Items from a dataset:

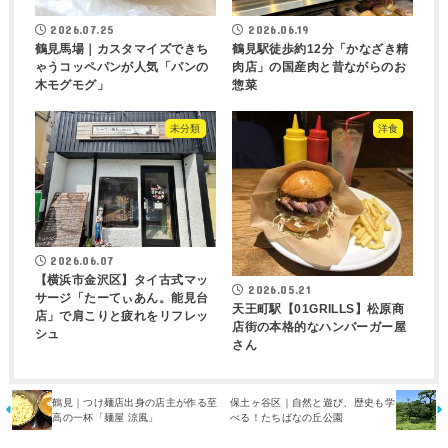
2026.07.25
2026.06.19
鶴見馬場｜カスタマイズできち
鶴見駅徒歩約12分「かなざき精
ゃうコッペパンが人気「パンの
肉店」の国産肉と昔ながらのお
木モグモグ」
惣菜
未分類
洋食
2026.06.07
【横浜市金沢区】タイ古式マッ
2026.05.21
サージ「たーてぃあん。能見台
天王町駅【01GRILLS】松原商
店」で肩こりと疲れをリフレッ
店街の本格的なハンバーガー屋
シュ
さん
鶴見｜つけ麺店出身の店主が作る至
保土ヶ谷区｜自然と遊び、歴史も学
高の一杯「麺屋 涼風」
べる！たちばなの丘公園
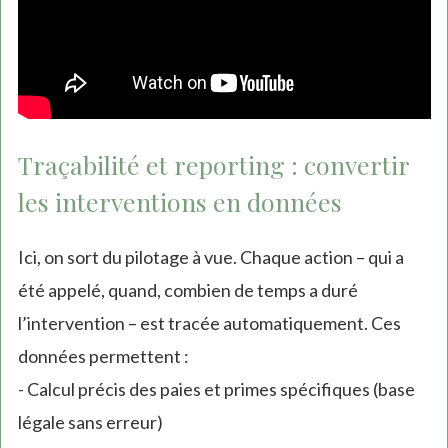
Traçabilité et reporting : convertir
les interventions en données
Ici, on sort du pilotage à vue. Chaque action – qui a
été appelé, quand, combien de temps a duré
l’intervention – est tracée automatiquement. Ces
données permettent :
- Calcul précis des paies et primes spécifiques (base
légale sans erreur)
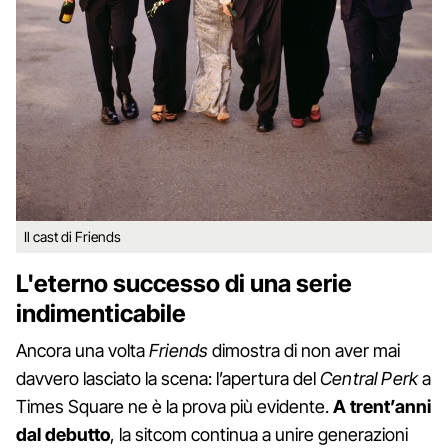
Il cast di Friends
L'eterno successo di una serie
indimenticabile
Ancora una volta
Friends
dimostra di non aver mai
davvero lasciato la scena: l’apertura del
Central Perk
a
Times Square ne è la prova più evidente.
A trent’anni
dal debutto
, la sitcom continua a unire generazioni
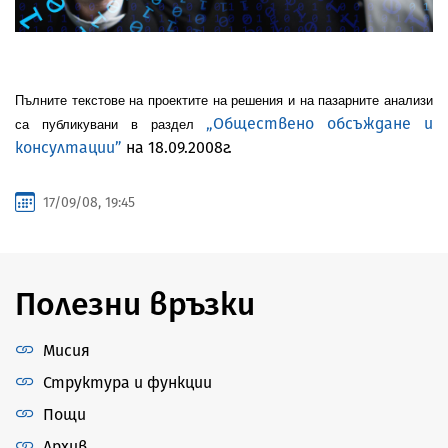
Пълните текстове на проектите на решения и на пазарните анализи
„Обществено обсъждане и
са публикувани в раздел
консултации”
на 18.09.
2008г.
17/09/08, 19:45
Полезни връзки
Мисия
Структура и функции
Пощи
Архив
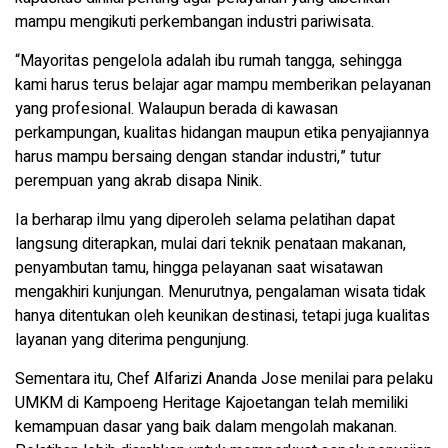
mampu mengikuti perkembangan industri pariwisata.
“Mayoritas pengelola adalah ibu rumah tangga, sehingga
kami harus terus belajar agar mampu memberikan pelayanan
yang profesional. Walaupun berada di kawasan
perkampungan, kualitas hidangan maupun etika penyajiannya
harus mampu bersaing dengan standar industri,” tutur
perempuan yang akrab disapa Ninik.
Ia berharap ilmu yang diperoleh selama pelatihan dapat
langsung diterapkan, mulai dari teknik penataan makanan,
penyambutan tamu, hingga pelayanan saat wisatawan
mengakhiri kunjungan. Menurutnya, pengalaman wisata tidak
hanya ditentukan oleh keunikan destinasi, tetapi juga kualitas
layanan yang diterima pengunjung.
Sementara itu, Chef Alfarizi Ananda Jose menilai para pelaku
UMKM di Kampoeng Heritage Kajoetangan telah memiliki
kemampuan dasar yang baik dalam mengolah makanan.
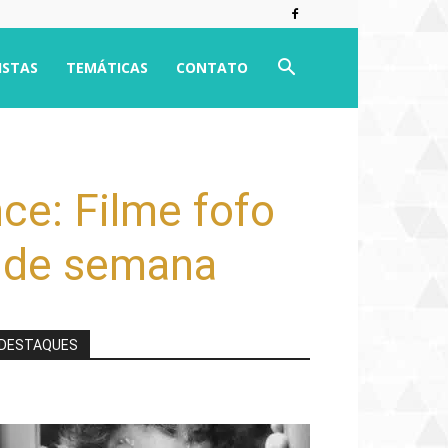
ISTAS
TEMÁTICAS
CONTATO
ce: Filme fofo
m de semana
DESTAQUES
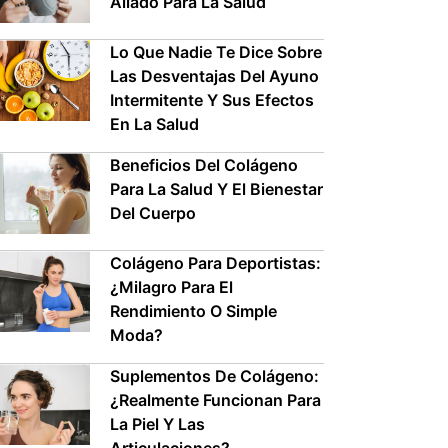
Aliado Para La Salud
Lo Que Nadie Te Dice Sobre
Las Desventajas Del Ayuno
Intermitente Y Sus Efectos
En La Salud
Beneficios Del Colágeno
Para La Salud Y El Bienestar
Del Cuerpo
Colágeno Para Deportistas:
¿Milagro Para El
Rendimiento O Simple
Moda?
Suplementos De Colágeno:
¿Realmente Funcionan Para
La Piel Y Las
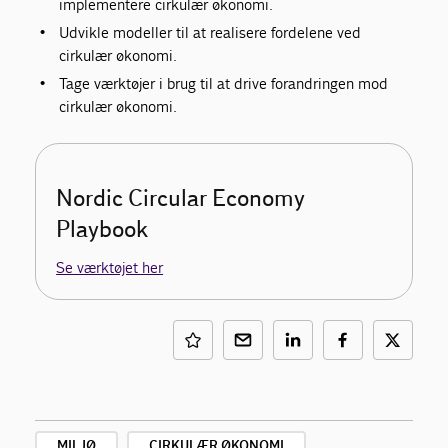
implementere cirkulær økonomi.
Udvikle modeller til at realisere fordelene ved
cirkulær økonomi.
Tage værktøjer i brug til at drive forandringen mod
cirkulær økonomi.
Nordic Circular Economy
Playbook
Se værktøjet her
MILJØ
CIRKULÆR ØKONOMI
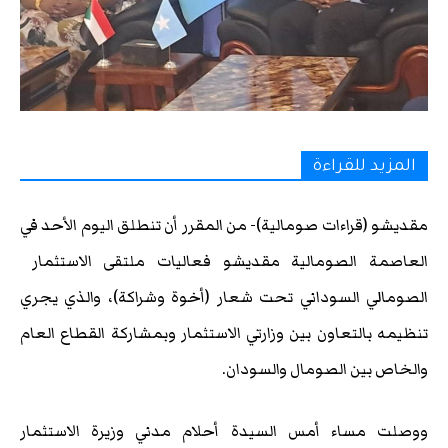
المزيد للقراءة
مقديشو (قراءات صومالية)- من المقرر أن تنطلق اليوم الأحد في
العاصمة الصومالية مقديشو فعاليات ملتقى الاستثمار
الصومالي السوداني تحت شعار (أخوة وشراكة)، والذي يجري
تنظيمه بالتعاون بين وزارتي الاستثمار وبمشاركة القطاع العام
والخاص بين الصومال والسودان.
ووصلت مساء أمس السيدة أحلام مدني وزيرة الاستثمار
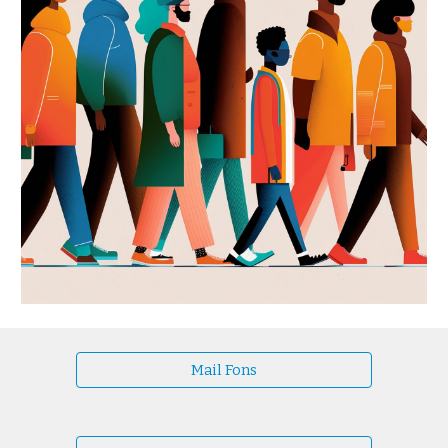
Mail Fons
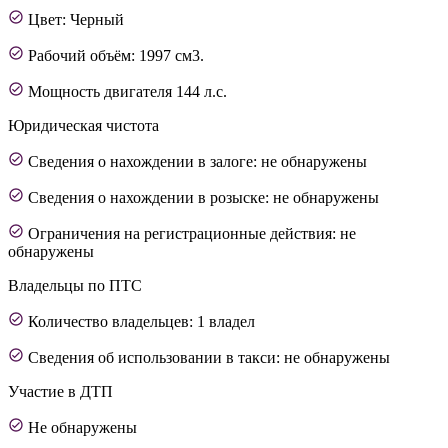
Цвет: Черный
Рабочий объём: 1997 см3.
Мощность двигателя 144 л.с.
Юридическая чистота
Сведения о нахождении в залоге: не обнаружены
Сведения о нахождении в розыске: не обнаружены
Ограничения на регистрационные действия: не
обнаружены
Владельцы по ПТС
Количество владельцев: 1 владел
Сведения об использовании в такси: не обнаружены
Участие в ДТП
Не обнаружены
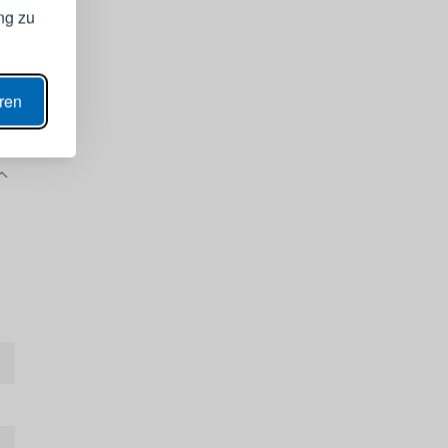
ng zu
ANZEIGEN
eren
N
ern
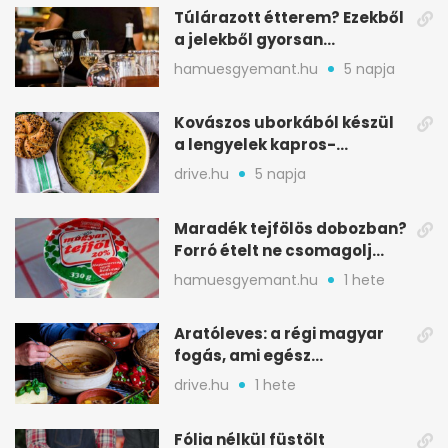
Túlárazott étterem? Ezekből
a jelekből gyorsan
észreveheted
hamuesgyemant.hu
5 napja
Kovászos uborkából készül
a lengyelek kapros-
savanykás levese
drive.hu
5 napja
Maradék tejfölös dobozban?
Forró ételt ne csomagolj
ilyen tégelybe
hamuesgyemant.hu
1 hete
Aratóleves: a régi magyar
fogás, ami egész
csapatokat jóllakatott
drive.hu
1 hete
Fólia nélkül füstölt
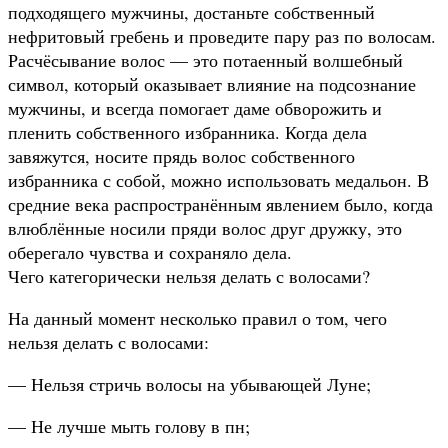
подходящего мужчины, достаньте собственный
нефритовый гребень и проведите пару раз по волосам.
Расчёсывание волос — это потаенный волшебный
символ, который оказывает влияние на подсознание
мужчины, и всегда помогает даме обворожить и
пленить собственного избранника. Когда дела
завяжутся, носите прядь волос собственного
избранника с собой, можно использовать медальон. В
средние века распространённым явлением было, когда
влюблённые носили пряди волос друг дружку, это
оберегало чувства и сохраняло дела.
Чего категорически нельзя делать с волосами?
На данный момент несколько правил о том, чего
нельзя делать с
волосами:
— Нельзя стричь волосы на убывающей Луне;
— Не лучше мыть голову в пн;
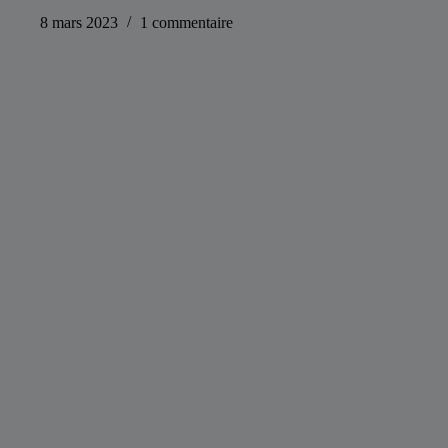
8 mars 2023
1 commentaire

*YOUR GOAL:* In the entries above, find every line with the word "Salud" and list it.

*OUTPUT OF THE TASK:*
Aliado Para La Salud
En La Salud
Para La Salud Y El Bienestar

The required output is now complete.